Ruang duduk Marquess of Hartington terasa begitu kaku dan menegangkan. Dahinya membentuk kerutan samar. Bibirnya terkatup rapat dengan helaan napas pelan yang keluar di setiap detiknya. Livia bagaikan hadir dalam prosesi pemakaman.
Dehaman Jordan membuatnya sedikit berjengit kaget karena kesunyian yang pekat sebelumnya.
"Jadi...," mulai Jordan.
"Bagaimana kau bisa berada di tempat penembakan itu terjadi?" sambung Elizabeth.
Pandangan Livia beralih pada Eliza. Kakaknya menatapnya dengan pengertian besar yang terpancar dari mata hijaunya. Eliza juga memberikan senyuman menenangkan yang menyemangati Livia. Kemudian, tatapannya berpindah pada Jordan yang sedang mengangkat salah satu alis gelapnya. Menandakan bahwa dia menunggu penjelasan Livia dengan sabar.
Matanya beralih pada sang dowager duchess. Helaan napas berat keluar dari bibirnya ketika Elizabeth menatapnya dengan tatapan menegur.
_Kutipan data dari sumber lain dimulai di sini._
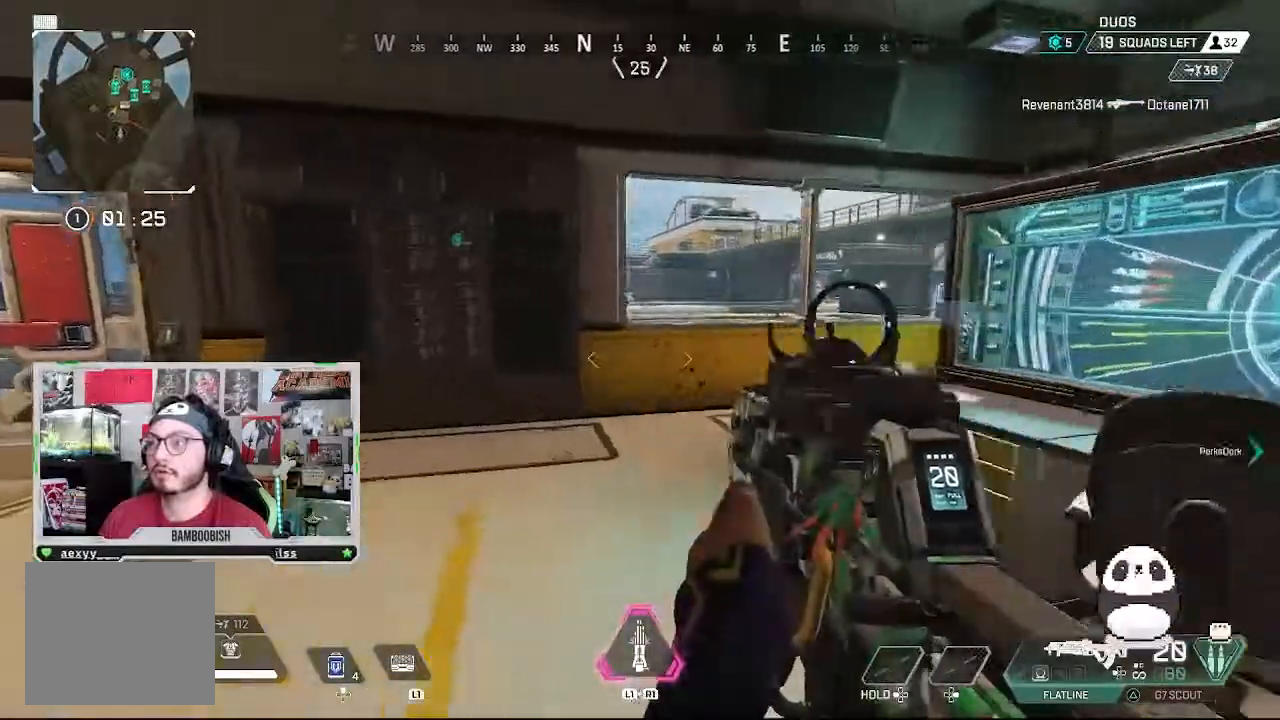
{"dt_ms": 500, "buttons": [], "left_stick": "left", "right_stick": "right", "events": [[300, "right_stick", "right"]]}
"Aku menyelinap," mulai Livia.
"Itu sesuatu yang pasti," potong Elizabeth dengan nada jengkel.
"Tenanglah, Ibu. Jangan memotong perkataannya," ujar Jordan.
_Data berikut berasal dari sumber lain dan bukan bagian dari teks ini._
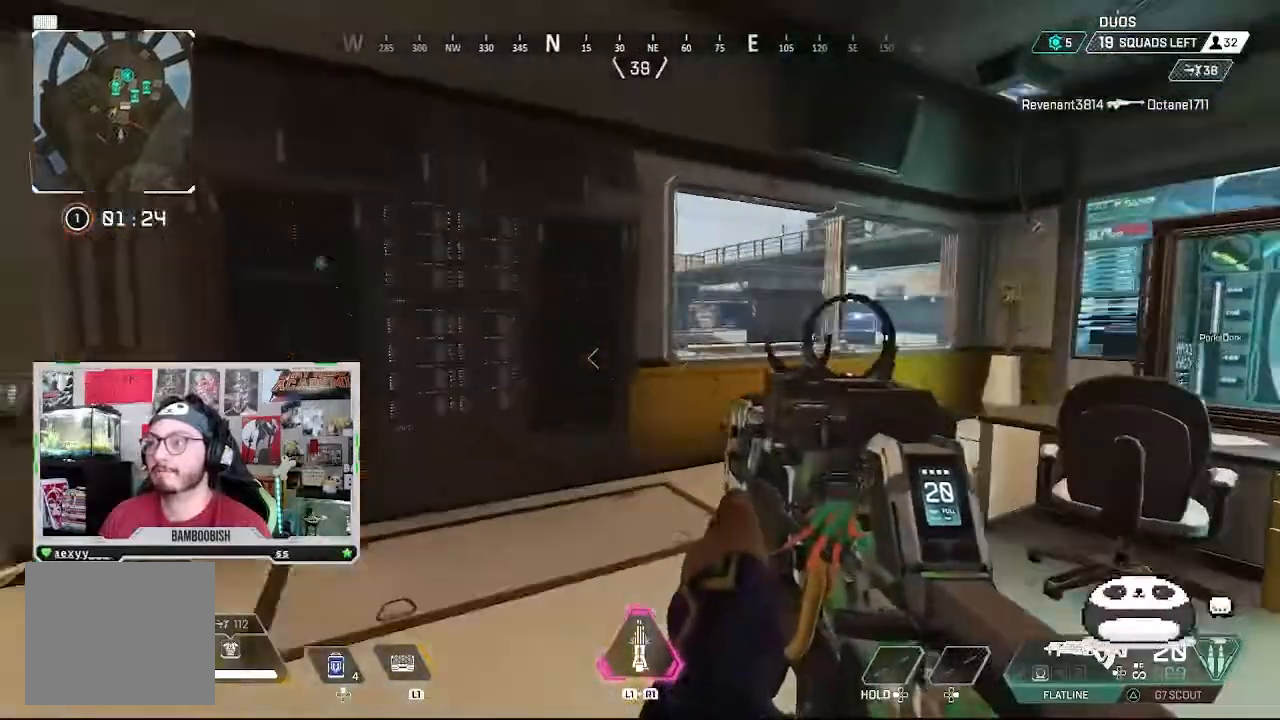
{"dt_ms": 500, "buttons": [], "left_stick": "left", "right_stick": "left", "events": [[167, "right_stick", "center"], [500, "right_stick", "left"]]}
Livia mengesah. Dirinya terbagi antara menjelaskan yang sejujurnya atau menutupi beberapa fakta. Benaknya terus berkecamuk untuk mengambil keputusan. Jika dirinya jujur, akan sangat memalukan karena semua orang akan tahu rasa penasarannya terhadap hubungan intim yang biasa dilakukan pria dan wanita.
"Well, aku menyelinap." Livia menatap ketiga orang di hadapannya ketika ia hanya mengulang kalimatnya. Ia memutuskan untuk menyembunyikan alasannya menyelinap dan menarik napas sebelum meneruskan, "Tubuhku membutuhkan istirahat sejenak setelah berjam-jam berdansa. Aku juga membutuhkan udara segar setelah lama berbagi udara dengan para tamu yang menyesaki ruangan pesta. Jadi aku memutuskan untuk berada di taman terjauh Lady Aylesford. Lalu, aku melihat bayangan pria di taman ituㅡ"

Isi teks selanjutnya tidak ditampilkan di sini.